● WHAT IS BEING ASKED:
The whole listing is to be restated word for word with no images.

──────── SUPPLIED INFORMATION ────────

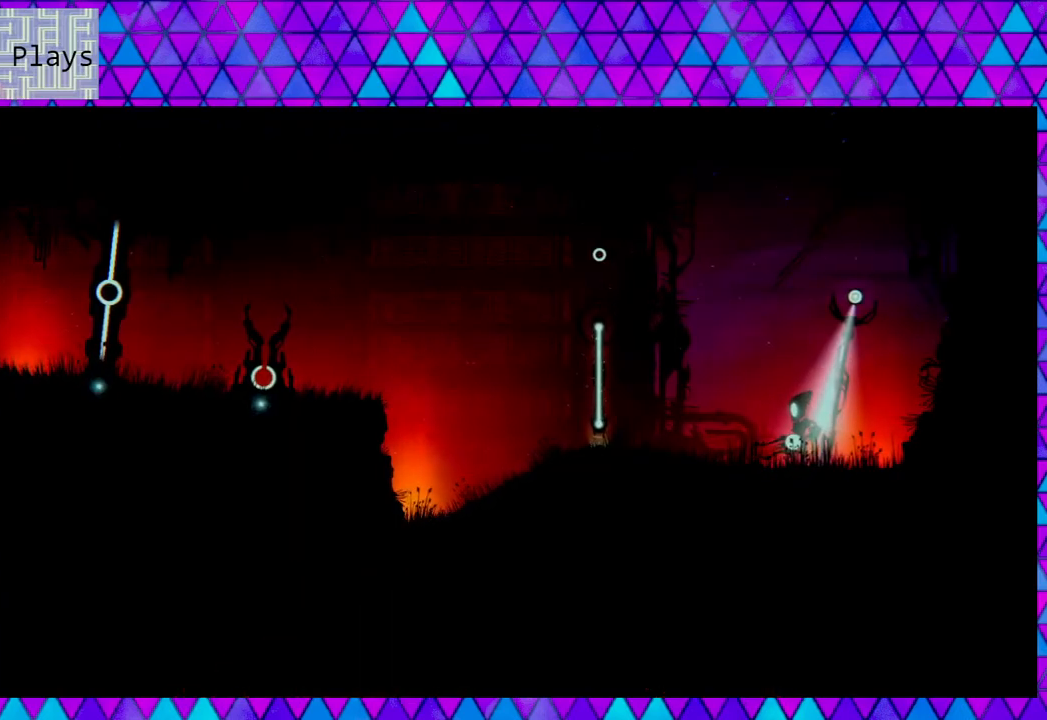
{"buttons": [], "left_stick": "left", "right_stick": "center", "events": [[417, "left_stick", "left"]]}
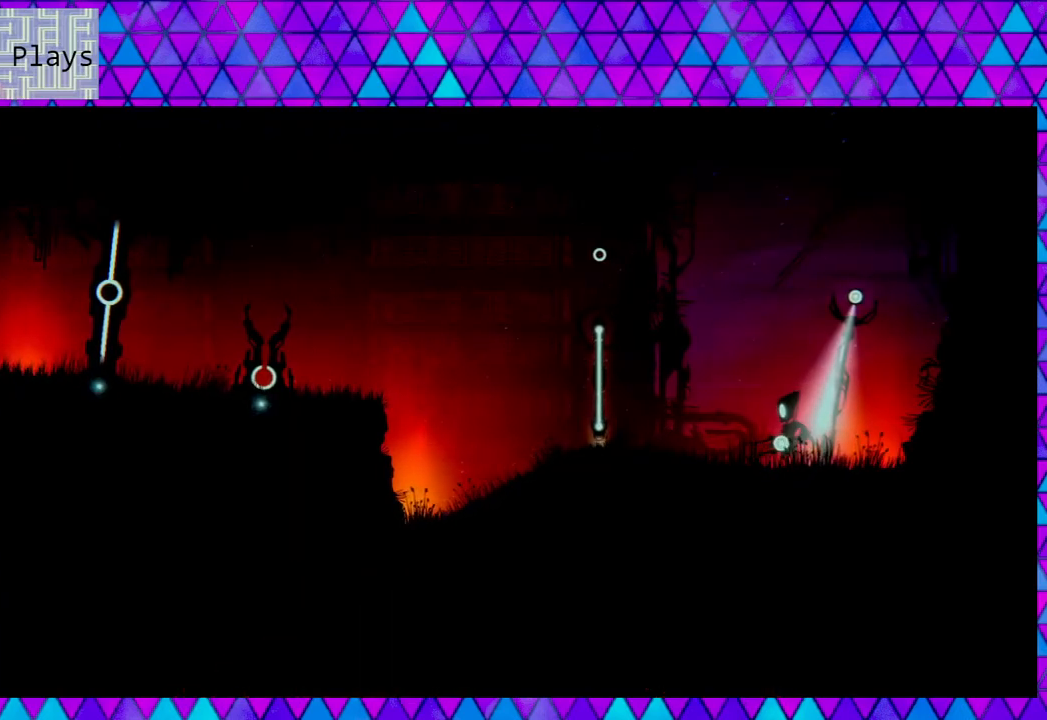
{"buttons": [], "left_stick": "center", "right_stick": "center", "events": [[433, "left_stick", "center"]]}
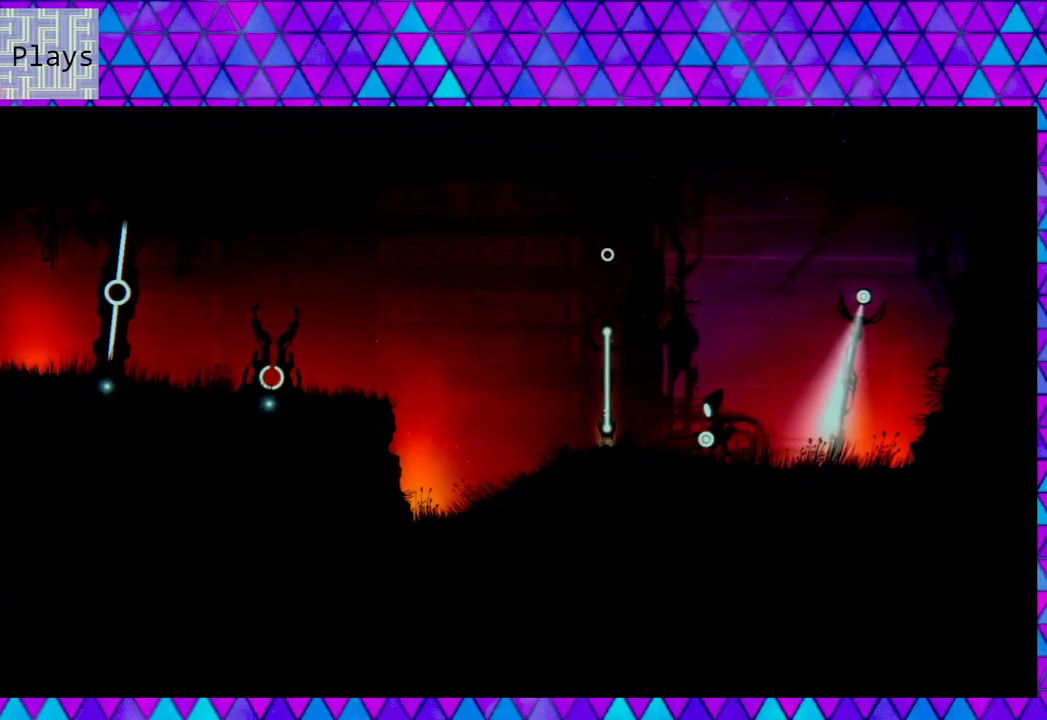
{"buttons": [], "left_stick": "center", "right_stick": "up", "events": [[433, "right_stick", "up"]]}
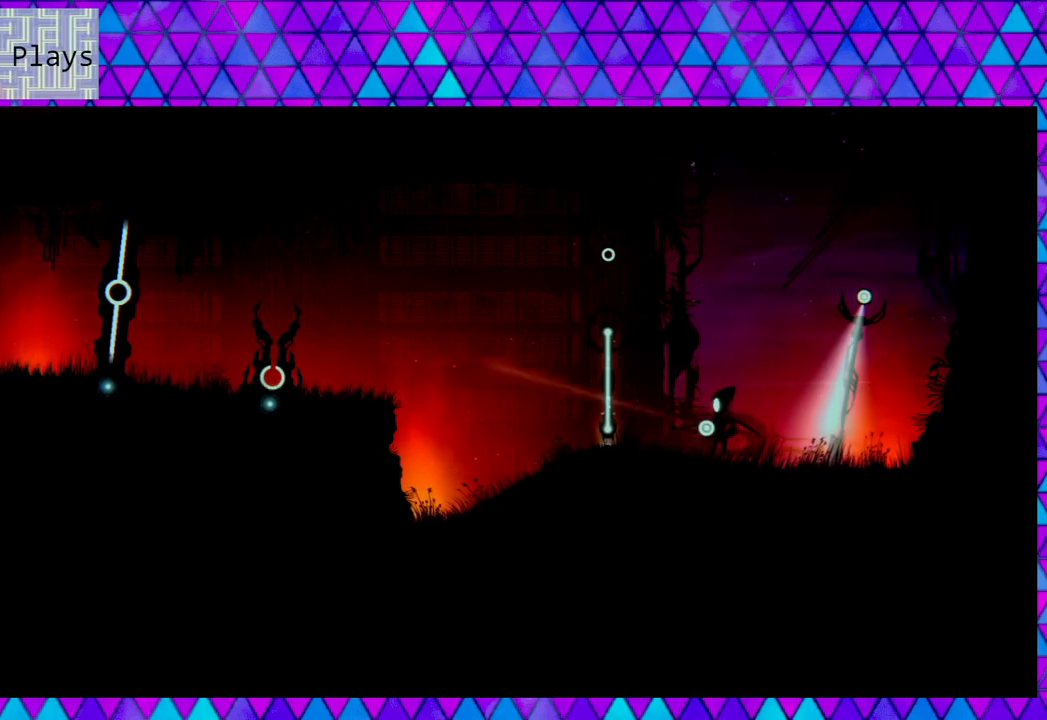
{"buttons": [], "left_stick": "center", "right_stick": "up", "events": []}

────────

● TASK OUTPUT:
{"buttons": [], "left_stick": "left", "right_stick": "center", "events": [[417, "left_stick", "left"]]}
{"buttons": [], "left_stick": "center", "right_stick": "center", "events": [[433, "left_stick", "center"]]}
{"buttons": [], "left_stick": "center", "right_stick": "up", "events": [[433, "right_stick", "up"]]}
{"buttons": [], "left_stick": "center", "right_stick": "up", "events": []}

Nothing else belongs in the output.